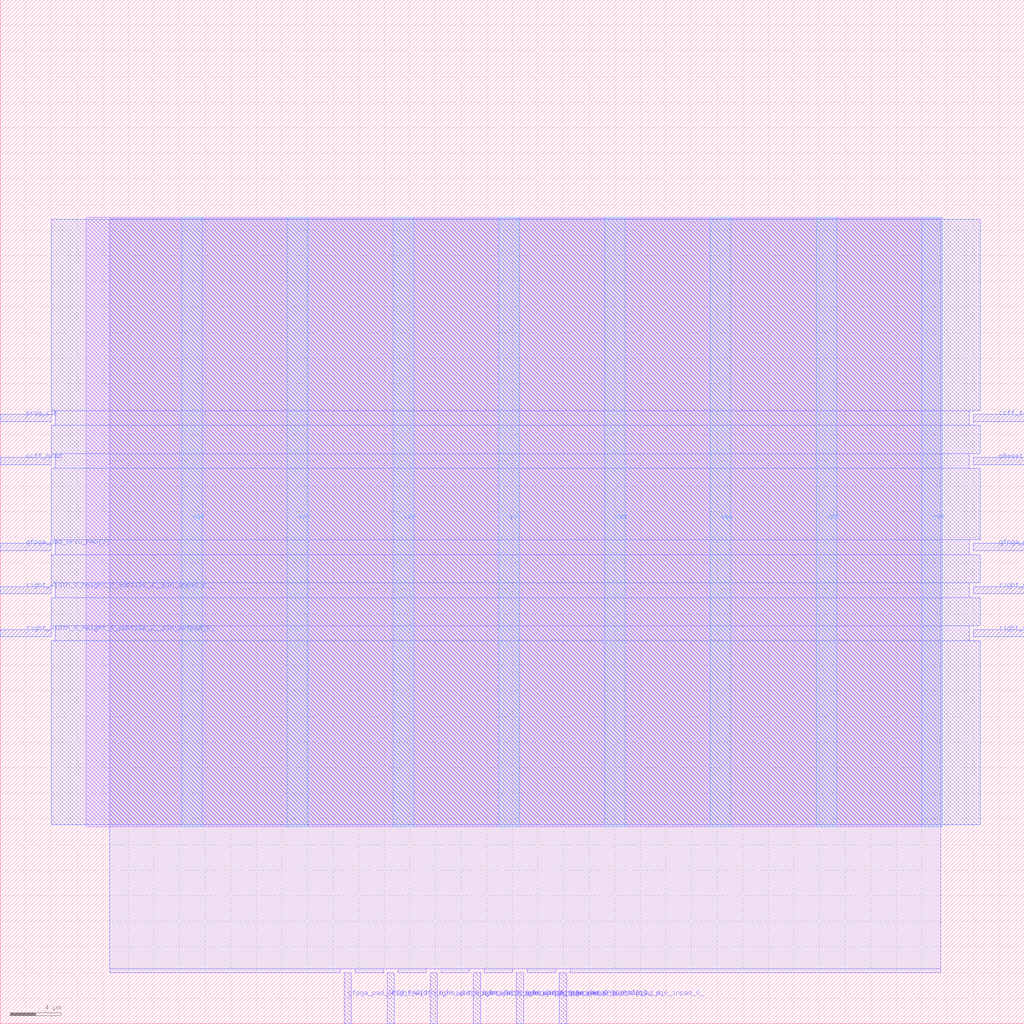
<source format=lef>
VERSION 5.7 ;
  NOWIREEXTENSIONATPIN ON ;
  DIVIDERCHAR "/" ;
  BUSBITCHARS "[]" ;
MACRO grid_io_left
  CLASS BLOCK ;
  FOREIGN grid_io_left ;
  ORIGIN 0.000 0.000 ;
  SIZE 80.000 BY 80.000 ;
  PIN ccff_head
    DIRECTION INPUT ;
    USE SIGNAL ;
    ANTENNAGATEAREA 0.741000 ;
    ANTENNADIFFAREA 0.410400 ;
    PORT
      LAYER Metal3 ;
        RECT 0.000 43.680 4.000 44.240 ;
    END
  END ccff_head
  PIN ccff_tail
    DIRECTION OUTPUT TRISTATE ;
    USE SIGNAL ;
    ANTENNADIFFAREA 1.986000 ;
    PORT
      LAYER Metal3 ;
        RECT 76.000 47.040 80.000 47.600 ;
    END
  END ccff_tail
  PIN gfpga_pad_GPIO_PAD[0]
    DIRECTION INOUT ;
    USE SIGNAL ;
    ANTENNADIFFAREA 2.080400 ;
    PORT
      LAYER Metal3 ;
        RECT 76.000 36.960 80.000 37.520 ;
    END
  END gfpga_pad_GPIO_PAD[0]
  PIN gfpga_pad_GPIO_PAD[1]
    DIRECTION INOUT ;
    USE SIGNAL ;
    ANTENNADIFFAREA 2.080400 ;
    PORT
      LAYER Metal2 ;
        RECT 43.680 0.000 44.240 4.000 ;
    END
  END gfpga_pad_GPIO_PAD[1]
  PIN gfpga_pad_GPIO_PAD[2]
    DIRECTION INOUT ;
    USE SIGNAL ;
    ANTENNADIFFAREA 2.080400 ;
    PORT
      LAYER Metal3 ;
        RECT 0.000 36.960 4.000 37.520 ;
    END
  END gfpga_pad_GPIO_PAD[2]
  PIN gfpga_pad_GPIO_PAD[3]
    DIRECTION INOUT ;
    USE SIGNAL ;
    ANTENNADIFFAREA 2.080400 ;
    PORT
      LAYER Metal2 ;
        RECT 26.880 0.000 27.440 4.000 ;
    END
  END gfpga_pad_GPIO_PAD[3]
  PIN pReset
    DIRECTION INPUT ;
    USE SIGNAL ;
    ANTENNAGATEAREA 0.726000 ;
    ANTENNADIFFAREA 0.410400 ;
    PORT
      LAYER Metal3 ;
        RECT 76.000 43.680 80.000 44.240 ;
    END
  END pReset
  PIN prog_clk
    DIRECTION INPUT ;
    USE SIGNAL ;
    ANTENNAGATEAREA 4.738000 ;
    ANTENNADIFFAREA 0.410400 ;
    PORT
      LAYER Metal3 ;
        RECT 0.000 47.040 4.000 47.600 ;
    END
  END prog_clk
  PIN right_width_0_height_0_subtile_0__pin_inpad_0_
    DIRECTION OUTPUT TRISTATE ;
    USE SIGNAL ;
    ANTENNADIFFAREA 1.986000 ;
    PORT
      LAYER Metal3 ;
        RECT 76.000 33.600 80.000 34.160 ;
    END
  END right_width_0_height_0_subtile_0__pin_inpad_0_
  PIN right_width_0_height_0_subtile_0__pin_outpad_0_
    DIRECTION INPUT ;
    USE SIGNAL ;
    ANTENNAGATEAREA 0.741000 ;
    ANTENNADIFFAREA 0.410400 ;
    PORT
      LAYER Metal3 ;
        RECT 76.000 30.240 80.000 30.800 ;
    END
  END right_width_0_height_0_subtile_0__pin_outpad_0_
  PIN right_width_0_height_0_subtile_1__pin_inpad_0_
    DIRECTION OUTPUT TRISTATE ;
    USE SIGNAL ;
    ANTENNADIFFAREA 2.080400 ;
    PORT
      LAYER Metal2 ;
        RECT 40.320 0.000 40.880 4.000 ;
    END
  END right_width_0_height_0_subtile_1__pin_inpad_0_
  PIN right_width_0_height_0_subtile_1__pin_outpad_0_
    DIRECTION INPUT ;
    USE SIGNAL ;
    ANTENNAGATEAREA 0.741000 ;
    ANTENNADIFFAREA 0.410400 ;
    PORT
      LAYER Metal2 ;
        RECT 36.960 0.000 37.520 4.000 ;
    END
  END right_width_0_height_0_subtile_1__pin_outpad_0_
  PIN right_width_0_height_0_subtile_2__pin_inpad_0_
    DIRECTION OUTPUT TRISTATE ;
    USE SIGNAL ;
    ANTENNADIFFAREA 2.080400 ;
    PORT
      LAYER Metal3 ;
        RECT 0.000 33.600 4.000 34.160 ;
    END
  END right_width_0_height_0_subtile_2__pin_inpad_0_
  PIN right_width_0_height_0_subtile_2__pin_outpad_0_
    DIRECTION INPUT ;
    USE SIGNAL ;
    ANTENNAGATEAREA 0.741000 ;
    ANTENNADIFFAREA 0.410400 ;
    PORT
      LAYER Metal3 ;
        RECT 0.000 30.240 4.000 30.800 ;
    END
  END right_width_0_height_0_subtile_2__pin_outpad_0_
  PIN right_width_0_height_0_subtile_3__pin_inpad_0_
    DIRECTION OUTPUT TRISTATE ;
    USE SIGNAL ;
    ANTENNADIFFAREA 2.080400 ;
    PORT
      LAYER Metal2 ;
        RECT 33.600 0.000 34.160 4.000 ;
    END
  END right_width_0_height_0_subtile_3__pin_inpad_0_
  PIN right_width_0_height_0_subtile_3__pin_outpad_0_
    DIRECTION INPUT ;
    USE SIGNAL ;
    ANTENNAGATEAREA 0.741000 ;
    ANTENNADIFFAREA 0.410400 ;
    PORT
      LAYER Metal2 ;
        RECT 30.240 0.000 30.800 4.000 ;
    END
  END right_width_0_height_0_subtile_3__pin_outpad_0_
  PIN vdd
    DIRECTION INOUT ;
    USE POWER ;
    PORT
      LAYER Metal4 ;
        RECT 14.180 15.380 15.780 63.020 ;
    END
    PORT
      LAYER Metal4 ;
        RECT 30.700 15.380 32.300 63.020 ;
    END
    PORT
      LAYER Metal4 ;
        RECT 47.220 15.380 48.820 63.020 ;
    END
    PORT
      LAYER Metal4 ;
        RECT 63.740 15.380 65.340 63.020 ;
    END
  END vdd
  PIN vss
    DIRECTION INOUT ;
    USE GROUND ;
    PORT
      LAYER Metal4 ;
        RECT 22.440 15.380 24.040 63.020 ;
    END
    PORT
      LAYER Metal4 ;
        RECT 38.960 15.380 40.560 63.020 ;
    END
    PORT
      LAYER Metal4 ;
        RECT 55.480 15.380 57.080 63.020 ;
    END
    PORT
      LAYER Metal4 ;
        RECT 72.000 15.380 73.600 63.020 ;
    END
  END vss
  OBS
      LAYER Metal1 ;
        RECT 6.720 15.380 73.600 63.020 ;
      LAYER Metal2 ;
        RECT 8.540 4.300 73.460 62.910 ;
        RECT 8.540 4.000 26.580 4.300 ;
        RECT 27.740 4.000 29.940 4.300 ;
        RECT 31.100 4.000 33.300 4.300 ;
        RECT 34.460 4.000 36.660 4.300 ;
        RECT 37.820 4.000 40.020 4.300 ;
        RECT 41.180 4.000 43.380 4.300 ;
        RECT 44.540 4.000 73.460 4.300 ;
      LAYER Metal3 ;
        RECT 4.000 47.900 76.580 62.860 ;
        RECT 4.300 46.740 75.700 47.900 ;
        RECT 4.000 44.540 76.580 46.740 ;
        RECT 4.300 43.380 75.700 44.540 ;
        RECT 4.000 37.820 76.580 43.380 ;
        RECT 4.300 36.660 75.700 37.820 ;
        RECT 4.000 34.460 76.580 36.660 ;
        RECT 4.300 33.300 75.700 34.460 ;
        RECT 4.000 31.100 76.580 33.300 ;
        RECT 4.300 29.940 75.700 31.100 ;
        RECT 4.000 15.540 76.580 29.940 ;
  END
END grid_io_left
END LIBRARY


</source>
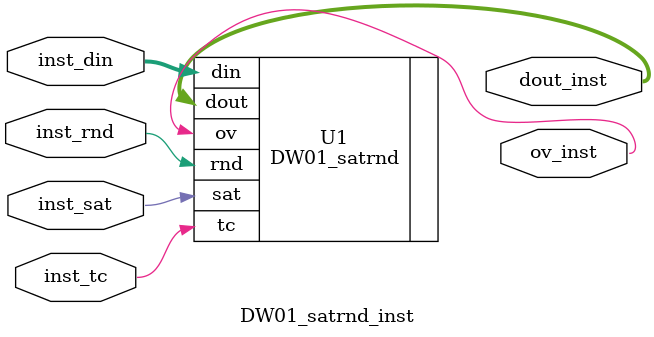
<source format=v>
module DW01_satrnd_inst( inst_din, inst_tc, inst_sat, inst_rnd, 
                         ov_inst, dout_inst );

  parameter width = 8;
  parameter msb_out = 7;
  parameter lsb_out = 1;

  input [width-1 : 0] inst_din;
  input inst_tc;
  input inst_sat;
  input inst_rnd;
  output ov_inst;
  output [msb_out-lsb_out : 0] dout_inst;

  // Instance of DW01_satrnd
  DW01_satrnd #(width, msb_out, lsb_out)
    U1 ( .din(inst_din),   .tc(inst_tc),   .sat(inst_sat),
         .rnd(inst_rnd),   .ov(ov_inst),   .dout(dout_inst) );

endmodule


</source>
________________________
#### Task to complete:
Check every line of the records, and copy the ones that hold the word "source".

#### Expected output:
<source format=lef>
</source>
<source format=v>
</source>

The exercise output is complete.